Some Republicans on Capitol Hill, reacting to news of the Trump deal, acknowledged the popularity of his approach.
"From what I hear back home, Trump's populism is real," Representative Barry Loudermilk, a Republican from Georgia, told VOA. "People are very supportive of his ideas going forward. And they want us to come up here and just deal with the nuances of how you do it."
Loudermilk — who is from a district that gave Trump an overwhelming victory over Democratic presidential candidate Hillary Clinton in the 2016 election — said the negotiations with Democrats were "internal politics."
But for Texas Republicans looking to send aid to their hurricane-stricken state, the deal puts them in the position of voting for aid for victims of Hurricane Harvey while raising the debt ceiling.
"I would have liked to have seen them as separate issues and I'm disappointed that they're together, but there's plenty of blame to go around," said Representative Blake Farenthold, a Republican from Texas.
"I don't think the folks that voted for Donald Trump in the district I represent want to see him working with Miss Pelosi. I don't think a lot of his base will be happy," he added.
Another Republican member of the Texas delegation told VOA that while he still trusted the president and House Speaker Paul Ryan, he wondered how long cooperation with Democrats could last.

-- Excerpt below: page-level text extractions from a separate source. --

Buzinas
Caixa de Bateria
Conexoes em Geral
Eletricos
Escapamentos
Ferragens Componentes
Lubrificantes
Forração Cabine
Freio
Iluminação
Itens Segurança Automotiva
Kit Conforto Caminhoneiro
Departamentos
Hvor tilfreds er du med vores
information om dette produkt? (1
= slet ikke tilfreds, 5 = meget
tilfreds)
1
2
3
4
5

"It may be something where there is a feeling of euphoria today, but then there's always the hangover that comes the next day. So, there will be a hangover from the decision," said Representative Bill Flores. "I'm not being critical of the president — he did what he thought he had to do — but we'll see how it works. Not only this week, but longer term."
Focus on tax reform
The chairman of the conservative House Freedom Caucus, Representative Mark Meadows, was conciliatory. At a Bloomberg News breakfast meeting Thursday with congressional reporters, Meadows said Trump told him he had cut the debt ceiling deal so he could focus attention on tax reform. Trump is "myopically focused on trying to get tax reform," Meadows said.
The deal left Republican congressional leaders, Senate Majority Leader Mitch McConnell and Ryan, in an embarrassing position. Hours before meeting Trump with other congressional leaders Wednesday at the White House, Ryan had called the idea of a three-month debt extension "ridiculous," telling reporters it was "disgraceful that they [Democrats] want to play politics with the debt ceiling."

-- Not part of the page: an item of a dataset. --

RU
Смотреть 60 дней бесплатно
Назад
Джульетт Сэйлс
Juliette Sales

Senate Minority Leader Chuck Schumer called the deal a "positive step forward" that would avoid default and get money quickly to hurricane victims in Texas and Louisiana. "The nation can breathe a sigh of relief," Schumer said Thursday on the Senate floor.
Several Senate Republicans tried to put the best face they could on the deal.

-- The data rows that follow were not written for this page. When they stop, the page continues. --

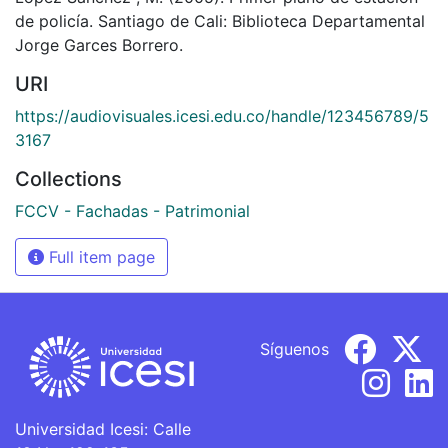
de policía. Santiago de Cali: Biblioteca Departamental
Jorge Garces Borrero.
URI
https://audiovisuales.icesi.edu.co/handle/123456789/5
3167
Collections
FCCV - Fachadas - Patrimonial
Full item page
Síguenos
Universidad Icesi: Calle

"The Senate will soon consider legislation that will keep the government's lights on until December 8, and increase the nation's borrowing capacity," said Senate Majority Whip John Cornyn. "That's important, because without lifting the debt limit, we couldn't actually vote for and send aid to the victims of Harvey."
Nebraska Senator Ben Sasse mocked the deal in a news release, calling on fellow Republicans to reject it. "Yesterday we saw Washington's swamp continue to rise: Chuck Schumer wrote the art of the steal by taking hurricane relief hostage to guarantee a December showdown that favors Democratic spending priorities," Sasse said.
Ryan was more reflective at a meeting with reporters Thursday, saying the president had made clear he was looking for a "bipartisan moment," with the country facing two hurricanes, when he agreed to the three-month debt-ceiling extension. Ryan said his objection was based more on the effect the deal would have on financial markets.
"I was making an economic point," Ryan said, "which is that with respect to the credit markets, stability and longevity are key."
White House Press Secretary Sarah Huckabee Sanders issued a statement confirming that Trump held early-morning conversations Thursday with McConnell and Schumer, as well as Ryan and Pelosi.
"The president is committed to working across the aisle and doing what is needed to best serve the American people," Sanders said.